コード例 #1
0
def solveAssignment(training_file, test_file, k):

    # read data from both files as it is
    features, training_class, training_data = nb.readFile(training_file)
    f2, ref_ids, test_data = nb.readFile(test_file)

    # find max number of attributes in both the files
    max_attribute, max_attribute_values = nb.findMaxNumAttributes(training_data, test_data)

    # format training and test data which can be used by classifier
    # training_class, training_data = nb.formatData(training_data, max_attribute)
    # test_class, test_data = nb.formatData(test_data, max_attribute)

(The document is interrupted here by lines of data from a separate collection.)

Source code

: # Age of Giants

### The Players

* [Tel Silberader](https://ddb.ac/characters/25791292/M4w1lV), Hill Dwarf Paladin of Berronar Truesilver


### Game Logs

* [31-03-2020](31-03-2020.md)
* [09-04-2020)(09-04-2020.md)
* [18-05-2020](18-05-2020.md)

    # make k classifiers from training_data and class labels using ensemble method adaboost
    kClassifiers, kClassifiers_errors = formEnsembleClassifiers(training_class, training_data, max_attribute_values, k)
    # print kClassifiers_errors
    # predict using all the classifier built using adaboost on test data
    boosted_predicted_class = ensembleClassify(training_data, training_class, kClassifiers, kClassifiers_errors)
    boosted_predicted_test_class = ensembleClassify(test_data, [], kClassifiers, kClassifiers_errors)

    output = []
    for i in range(0, len(boosted_predicted_test_class)):
        output.append([ref_ids[i], boosted_predicted_test_class[i]])

    with open("output.csv", "wb") as f:
        writer = csv.writer(f)
        writer.writerows(output)